Plus d’un demi-siècle après la fin du programme Apollo, l’humanité s’apprête à revivre un moment fondateur de l’exploration spatiale. Avec Artemis II, la NASA prévoit le premier vol habité autour de la Lune depuis 1972. Une mission attendue de longue date, à la fois pour son calendrier désormais mieux défini et pour son importance historique majeure.
Quand aura lieu la mission Artemis II ?
La mission Artemis II est aujourd’hui programmée pour début 2026, avec une date de lancement prévue au plus tard en avril 2026. La NASA a identifié 16 fenêtres de tir possibles, réparties entre février et fin avril 2026. Parmi elles figurent notamment des dates comme le 6 février ou le 30 avril 2026.
Ces fenêtres de lancement ne sont pas choisies au hasard. Elles dépendent de paramètres astronomiques très précis, notamment la position de la Lune et du Soleil, mais aussi de contraintes de sécurité. La capsule Orion ne doit jamais rester plus de 90 minutes dans l’ombre, afin de garantir une alimentation énergétique et thermique optimale. De plus, la trajectoire de retour sur Terre, prévue environ dix jours après le décollage, doit être parfaitement calculée dès le lancement.
Le départ se fera depuis le centre spatial Kennedy en Floride. Pour les observateurs européens, et notamment en France, cela signifiera très souvent un lancement de nuit ou au petit matin, en particulier pour les créneaux de mars et d’avril 2026.
Pourquoi Artemis II est-elle une mission historique ?
Artemis II est historique avant tout parce qu’elle marque le retour des humains autour de la Lune pour la première fois depuis les missions Apollo. La dernière fois que des astronautes ont quitté l’orbite terrestre pour s’approcher de notre satellite naturel remonte à Apollo 17, en décembre 1972. Depuis, plus aucun être humain n’a voyagé aussi loin de la Terre.

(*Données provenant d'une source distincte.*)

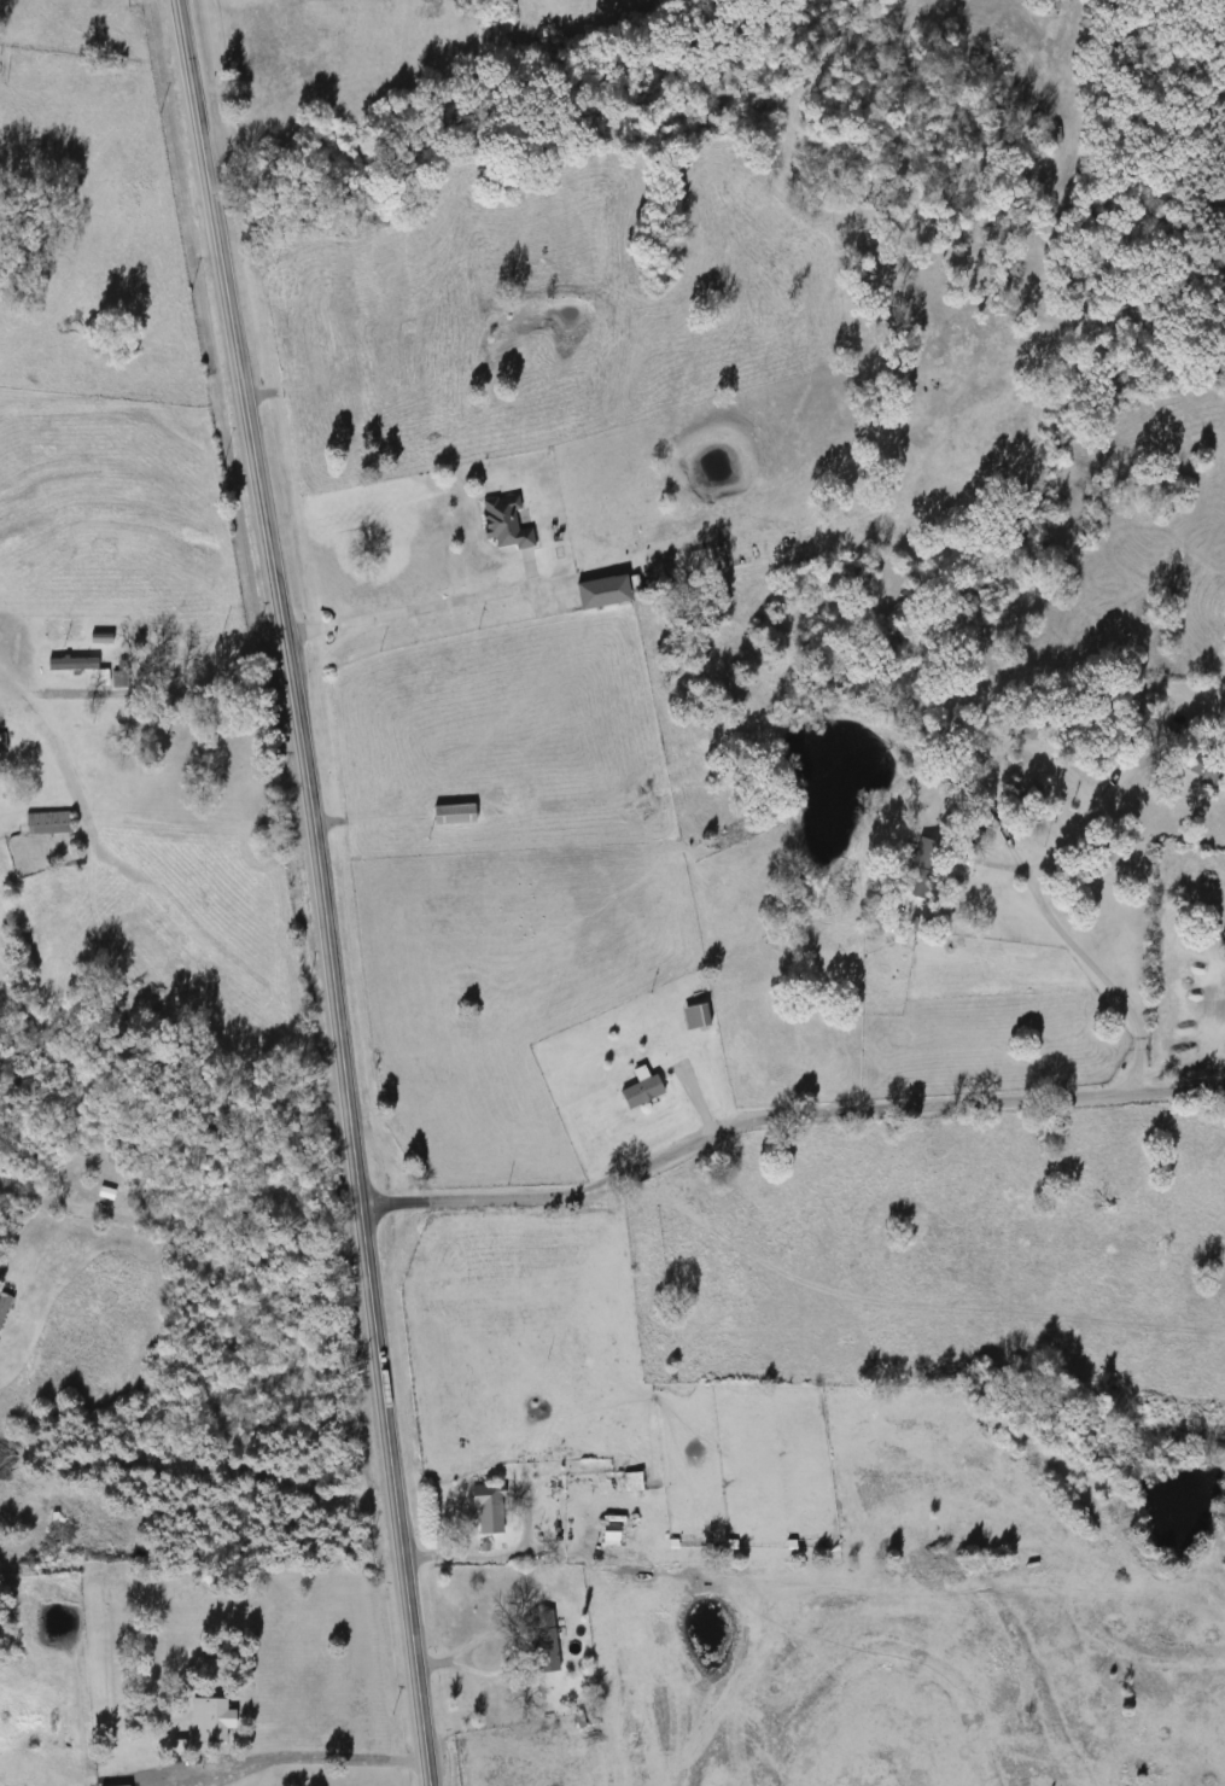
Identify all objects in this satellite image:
road: (414, 608)
road: (189, 687)
building: (169, 742)
building: (457, 814)
building: (50, 823)
road: (321, 890)
road: (1058, 934)
road: (1126, 1064)
building: (637, 1090)
road: (784, 1116)
park: (1037, 1130)
building: (627, 1481)
building: (487, 1519)
building: (604, 1534)
road: (481, 1556)
building: (540, 1639)
building: (215, 1720)
road: (299, 1755)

Cette mission constitue également la première mission habitée du programme Artemis, après le succès d’Artemis I, qui avait permis de tester sans équipage la capsule Orion et le lanceur lourd SLS. Artemis II franchit donc une étape cruciale : celle du vol habité en espace lointain, indispensable avant tout futur alunissage.
Un symbole fort pour l’exploration spatiale moderne
Même si Artemis II ne prévoit pas d’atterrissage sur la Lune, son survol rapproché est essentiel. Les quatre astronautes — Reid Wiseman, Victor Glover, Christina Koch et le Canadien Jeremy Hansen — effectueront un voyage d’environ dix jours, validant les systèmes de navigation, de communication et de survie loin de la Terre.
La mission est aussi historique par sa dimension internationale. Le module de service de la capsule Orion est fourni par l’Agence spatiale européenne, et la présence d’un astronaute canadien souligne l’évolution de l’exploration lunaire vers une coopération mondiale, bien différente de la course à l’espace de l’ère Apollo.
Un rendez-vous attendu en 2026
En se concentrant sur un calendrier désormais clair et sur un objectif symbolique fort, Artemis II s’impose comme l’un des événements spatiaux les plus importants de la décennie. Entre février et avril 2026, l’humanité pourrait enfin retrouver la Lune, non pas comme un souvenir du passé, mais comme la première étape d’une nouvelle ère d’exploration.